PLASMA
2.8.0
PLASMA - Parallel Linear Algebra for Scalable Multi-core Architectures
|
void CORE_ctrdalg1 | ( | int | n, |
int | nb, | ||
PLASMA_Complex32_t * | A, | ||
int | lda, | ||
PLASMA_Complex32_t * | V, | ||
PLASMA_Complex32_t * | TAU, | ||
int | Vblksiz, | ||
int | wantz, | ||
int | i, | ||
int | sweepid, | ||
int | m, | ||
int | grsiz, | ||
PLASMA_Complex32_t * | work | ||
) |
CORE_ctrdalg1 is a part of the tridiagonal reduction algorithm (bulgechasing) It correspond to a local driver of the kernels that should be executed on a single core.
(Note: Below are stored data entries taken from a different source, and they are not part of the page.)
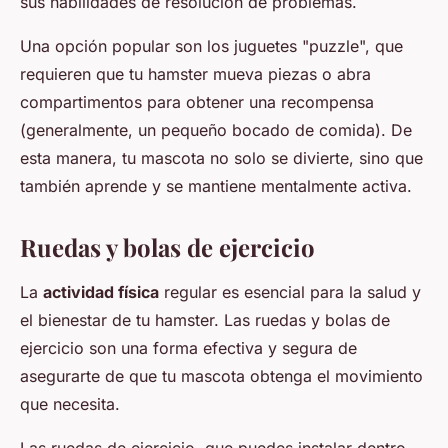
sus habilidades de resolución de problemas.
Una opción popular son los juguetes "puzzle", que
requieren que tu hamster mueva piezas o abra
compartimentos para obtener una recompensa
(generalmente, un pequeño bocado de comida). De
esta manera, tu mascota no solo se divierte, sino que
también aprende y se mantiene mentalmente activa.
Ruedas y bolas de ejercicio
La
actividad física
regular es esencial para la salud y
el bienestar de tu hamster. Las ruedas y bolas de
ejercicio son una forma efectiva y segura de
asegurarte de que tu mascota obtenga el movimiento
que necesita.
Las ruedas de ejercicio, que puedes instalar dentro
[in] | n | The order of the matrix A. n >= 0. |
[in] | nb | The size of the Bandwidth of the matrix A, which correspond to the tile size. nb >= 0. |
[in,out] | A | PLASMA_Complex32_t array, dimension (lda,n) On entry, the (nb+1)-by-n band lower hermetian matrix to be reduced to tridiagonal. On exit, the diagonal and first subdiagonal of A are over- written by the corresponding elements of the tridiagonal. |
[in] | lda | (input) INTEGER The leading dimension of the array A. LDA >= max(1,nb+1). |
[out] | V | PLASMA_Complex32_t array, dimension (n) if wantz=0 or ldv*Vblksiz*blkcnt if wantz>0. The scalar elementary reflectors are written in this array. |
[out] | TAU | PLASMA_Complex32_t array, dimension (n) if wantz=0 or Vblksiz*Vblksiz*blkcnt if wantz>0. The scalar factors of the elementary reflectors are written in this array. |
[in] | Vblksiz | Local parameter to Plasma. It correspond to the local bloccking of the applyQ2 used to apply the orthogonal matrix Q2. |
[in] | wantz | integer tobe 0 or 1. if wantz=0 the V and TAU are not stored on only they are kept for next step then overwritten. |
[in] | i | Integer that refer to the current sweep. (outer loop). |
[in] | sweepid | Integer that refer to the sweep to chase.(inner loop). |
[in] | m | Integer that refer to a sweep step, to ensure order dependencies. |
[in] | grsiz | Integer that refer to the size of a group. group mean the number of kernel that should be executed sequentially on the same core. group size is a trade-off between locality (cache reuse) and parallelism. a small group size increase parallelism while a large group size increase cache reuse. |
[in] | work | Workspace of size nb. Used by the core_chbtype[123]cb. |